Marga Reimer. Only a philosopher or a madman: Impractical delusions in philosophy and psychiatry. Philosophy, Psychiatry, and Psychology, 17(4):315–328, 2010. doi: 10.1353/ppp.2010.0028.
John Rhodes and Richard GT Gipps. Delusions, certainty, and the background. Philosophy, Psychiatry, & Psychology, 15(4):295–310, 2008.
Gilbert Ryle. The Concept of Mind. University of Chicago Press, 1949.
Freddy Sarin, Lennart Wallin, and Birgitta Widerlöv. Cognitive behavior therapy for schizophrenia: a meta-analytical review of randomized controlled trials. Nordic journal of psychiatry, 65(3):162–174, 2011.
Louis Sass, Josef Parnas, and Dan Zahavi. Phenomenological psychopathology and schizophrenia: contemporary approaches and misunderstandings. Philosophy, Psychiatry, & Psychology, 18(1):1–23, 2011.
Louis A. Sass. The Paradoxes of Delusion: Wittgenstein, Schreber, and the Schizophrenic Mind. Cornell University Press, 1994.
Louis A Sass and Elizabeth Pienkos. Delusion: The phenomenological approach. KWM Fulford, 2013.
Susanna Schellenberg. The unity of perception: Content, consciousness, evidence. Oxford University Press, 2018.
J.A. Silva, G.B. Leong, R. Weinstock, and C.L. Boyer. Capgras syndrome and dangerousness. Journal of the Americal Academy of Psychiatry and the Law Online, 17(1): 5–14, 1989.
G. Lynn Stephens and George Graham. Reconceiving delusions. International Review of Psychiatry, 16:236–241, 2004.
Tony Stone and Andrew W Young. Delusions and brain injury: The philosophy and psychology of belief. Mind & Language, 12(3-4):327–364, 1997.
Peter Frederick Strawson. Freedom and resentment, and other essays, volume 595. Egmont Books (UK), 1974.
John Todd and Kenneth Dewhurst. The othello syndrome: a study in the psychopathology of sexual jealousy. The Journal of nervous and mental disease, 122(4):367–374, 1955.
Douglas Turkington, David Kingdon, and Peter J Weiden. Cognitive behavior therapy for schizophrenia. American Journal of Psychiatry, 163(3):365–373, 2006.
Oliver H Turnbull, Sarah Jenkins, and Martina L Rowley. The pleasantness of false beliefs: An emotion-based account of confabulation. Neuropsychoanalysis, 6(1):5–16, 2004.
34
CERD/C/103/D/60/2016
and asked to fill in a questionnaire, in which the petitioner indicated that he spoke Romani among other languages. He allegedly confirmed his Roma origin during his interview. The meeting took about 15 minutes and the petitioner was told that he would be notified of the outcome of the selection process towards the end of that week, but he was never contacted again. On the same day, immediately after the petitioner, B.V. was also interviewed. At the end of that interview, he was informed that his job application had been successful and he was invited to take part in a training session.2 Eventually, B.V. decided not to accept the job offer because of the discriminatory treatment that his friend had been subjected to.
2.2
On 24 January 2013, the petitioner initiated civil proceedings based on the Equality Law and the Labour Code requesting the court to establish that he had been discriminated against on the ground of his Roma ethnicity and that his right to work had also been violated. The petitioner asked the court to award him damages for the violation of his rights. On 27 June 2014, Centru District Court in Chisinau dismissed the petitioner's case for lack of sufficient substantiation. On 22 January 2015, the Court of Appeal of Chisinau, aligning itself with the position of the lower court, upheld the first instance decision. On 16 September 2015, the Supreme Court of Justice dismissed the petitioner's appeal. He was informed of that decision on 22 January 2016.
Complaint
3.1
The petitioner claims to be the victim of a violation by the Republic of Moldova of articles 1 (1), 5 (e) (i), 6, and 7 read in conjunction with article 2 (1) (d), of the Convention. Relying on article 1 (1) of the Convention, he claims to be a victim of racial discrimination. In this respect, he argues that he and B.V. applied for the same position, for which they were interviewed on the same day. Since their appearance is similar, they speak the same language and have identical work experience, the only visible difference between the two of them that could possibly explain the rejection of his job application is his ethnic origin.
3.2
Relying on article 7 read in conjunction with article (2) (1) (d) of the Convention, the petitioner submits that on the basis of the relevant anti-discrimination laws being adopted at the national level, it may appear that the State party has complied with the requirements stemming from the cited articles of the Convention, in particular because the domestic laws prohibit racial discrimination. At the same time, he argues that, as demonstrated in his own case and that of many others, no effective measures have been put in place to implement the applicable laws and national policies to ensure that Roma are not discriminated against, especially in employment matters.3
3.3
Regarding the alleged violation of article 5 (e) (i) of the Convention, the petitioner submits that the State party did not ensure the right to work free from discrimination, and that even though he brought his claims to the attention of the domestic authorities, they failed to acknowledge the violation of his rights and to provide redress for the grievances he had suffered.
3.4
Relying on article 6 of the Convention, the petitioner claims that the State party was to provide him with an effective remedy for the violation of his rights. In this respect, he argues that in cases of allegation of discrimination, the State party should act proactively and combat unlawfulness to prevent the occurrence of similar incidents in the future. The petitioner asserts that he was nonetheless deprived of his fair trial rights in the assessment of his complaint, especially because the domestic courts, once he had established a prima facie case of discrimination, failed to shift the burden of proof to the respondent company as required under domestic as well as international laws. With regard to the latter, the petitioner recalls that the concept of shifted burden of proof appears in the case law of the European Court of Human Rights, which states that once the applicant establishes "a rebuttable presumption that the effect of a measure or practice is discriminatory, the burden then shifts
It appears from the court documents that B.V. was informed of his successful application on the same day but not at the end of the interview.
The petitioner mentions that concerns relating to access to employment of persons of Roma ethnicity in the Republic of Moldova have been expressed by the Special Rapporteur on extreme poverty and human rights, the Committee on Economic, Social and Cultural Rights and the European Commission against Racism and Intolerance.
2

> **Task prompt**
Nothing in the data should be altered; please repeat it exactly.

> **Response area**
Marga Reimer. Only a philosopher or a madman: Impractical delusions in philosophy and psychiatry. Philosophy, Psychiatry, and Psychology, 17(4):315–328, 2010. doi: 10.1353/ppp.2010.0028.
John Rhodes and Richard GT Gipps. Delusions, certainty, and the background. Philosophy, Psychiatry, & Psychology, 15(4):295–310, 2008.
Gilbert Ryle. The Concept of Mind. University of Chicago Press, 1949.
Freddy Sarin, Lennart Wallin, and Birgitta Widerlöv. Cognitive behavior therapy for schizophrenia: a meta-analytical review of randomized controlled trials. Nordic journal of psychiatry, 65(3):162–174, 2011.
Louis Sass, Josef Parnas, and Dan Zahavi. Phenomenological psychopathology and schizophrenia: contemporary approaches and misunderstandings. Philosophy, Psychiatry, & Psychology, 18(1):1–23, 2011.
Louis A. Sass. The Paradoxes of Delusion: Wittgenstein, Schreber, and the Schizophrenic Mind. Cornell University Press, 1994.
Louis A Sass and Elizabeth Pienkos. Delusion: The phenomenological approach. KWM Fulford, 2013.
Susanna Schellenberg. The unity of perception: Content, consciousness, evidence. Oxford University Press, 2018.
J.A. Silva, G.B. Leong, R. Weinstock, and C.L. Boyer. Capgras syndrome and dangerousness. Journal of the Americal Academy of Psychiatry and the Law Online, 17(1): 5–14, 1989.
G. Lynn Stephens and George Graham. Reconceiving delusions. International Review of Psychiatry, 16:236–241, 2004.
Tony Stone and Andrew W Young. Delusions and brain injury: The philosophy and psychology of belief. Mind & Language, 12(3-4):327–364, 1997.
Peter Frederick Strawson. Freedom and resentment, and other essays, volume 595. Egmont Books (UK), 1974.
John Todd and Kenneth Dewhurst. The othello syndrome: a study in the psychopathology of sexual jealousy. The Journal of nervous and mental disease, 122(4):367–374, 1955.
Douglas Turkington, David Kingdon, and Peter J Weiden. Cognitive behavior therapy for schizophrenia. American Journal of Psychiatry, 163(3):365–373, 2006.
Oliver H Turnbull, Sarah Jenkins, and Martina L Rowley. The pleasantness of false beliefs: An emotion-based account of confabulation. Neuropsychoanalysis, 6(1):5–16, 2004.
34
CERD/C/103/D/60/2016
and asked to fill in a questionnaire, in which the petitioner indicated that he spoke Romani among other languages. He allegedly confirmed his Roma origin during his interview. The meeting took about 15 minutes and the petitioner was told that he would be notified of the outcome of the selection process towards the end of that week, but he was never contacted again. On the same day, immediately after the petitioner, B.V. was also interviewed. At the end of that interview, he was informed that his job application had been successful and he was invited to take part in a training session.2 Eventually, B.V. decided not to accept the job offer because of the discriminatory treatment that his friend had been subjected to.
2.2
On 24 January 2013, the petitioner initiated civil proceedings based on the Equality Law and the Labour Code requesting the court to establish that he had been discriminated against on the ground of his Roma ethnicity and that his right to work had also been violated. The petitioner asked the court to award him damages for the violation of his rights. On 27 June 2014, Centru District Court in Chisinau dismissed the petitioner's case for lack of sufficient substantiation. On 22 January 2015, the Court of Appeal of Chisinau, aligning itself with the position of the lower court, upheld the first instance decision. On 16 September 2015, the Supreme Court of Justice dismissed the petitioner's appeal. He was informed of that decision on 22 January 2016.
Complaint
3.1
The petitioner claims to be the victim of a violation by the Republic of Moldova of articles 1 (1), 5 (e) (i), 6, and 7 read in conjunction with article 2 (1) (d), of the Convention. Relying on article 1 (1) of the Convention, he claims to be a victim of racial discrimination. In this respect, he argues that he and B.V. applied for the same position, for which they were interviewed on the same day. Since their appearance is similar, they speak the same language and have identical work experience, the only visible difference between the two of them that could possibly explain the rejection of his job application is his ethnic origin.
3.2
Relying on article 7 read in conjunction with article (2) (1) (d) of the Convention, the petitioner submits that on the basis of the relevant anti-discrimination laws being adopted at the national level, it may appear that the State party has complied with the requirements stemming from the cited articles of the Convention, in particular because the domestic laws prohibit racial discrimination. At the same time, he argues that, as demonstrated in his own case and that of many others, no effective measures have been put in place to implement the applicable laws and national policies to ensure that Roma are not discriminated against, especially in employment matters.3
3.3
Regarding the alleged violation of article 5 (e) (i) of the Convention, the petitioner submits that the State party did not ensure the right to work free from discrimination, and that even though he brought his claims to the attention of the domestic authorities, they failed to acknowledge the violation of his rights and to provide redress for the grievances he had suffered.
3.4
Relying on article 6 of the Convention, the petitioner claims that the State party was to provide him with an effective remedy for the violation of his rights. In this respect, he argues that in cases of allegation of discrimination, the State party should act proactively and combat unlawfulness to prevent the occurrence of similar incidents in the future. The petitioner asserts that he was nonetheless deprived of his fair trial rights in the assessment of his complaint, especially because the domestic courts, once he had established a prima facie case of discrimination, failed to shift the burden of proof to the respondent company as required under domestic as well as international laws. With regard to the latter, the petitioner recalls that the concept of shifted burden of proof appears in the case law of the European Court of Human Rights, which states that once the applicant establishes "a rebuttable presumption that the effect of a measure or practice is discriminatory, the burden then shifts
It appears from the court documents that B.V. was informed of his successful application on the same day but not at the end of the interview.
The petitioner mentions that concerns relating to access to employment of persons of Roma ethnicity in the Republic of Moldova have been expressed by the Special Rapporteur on extreme poverty and human rights, the Committee on Economic, Social and Cultural Rights and the European Commission against Racism and Intolerance.
2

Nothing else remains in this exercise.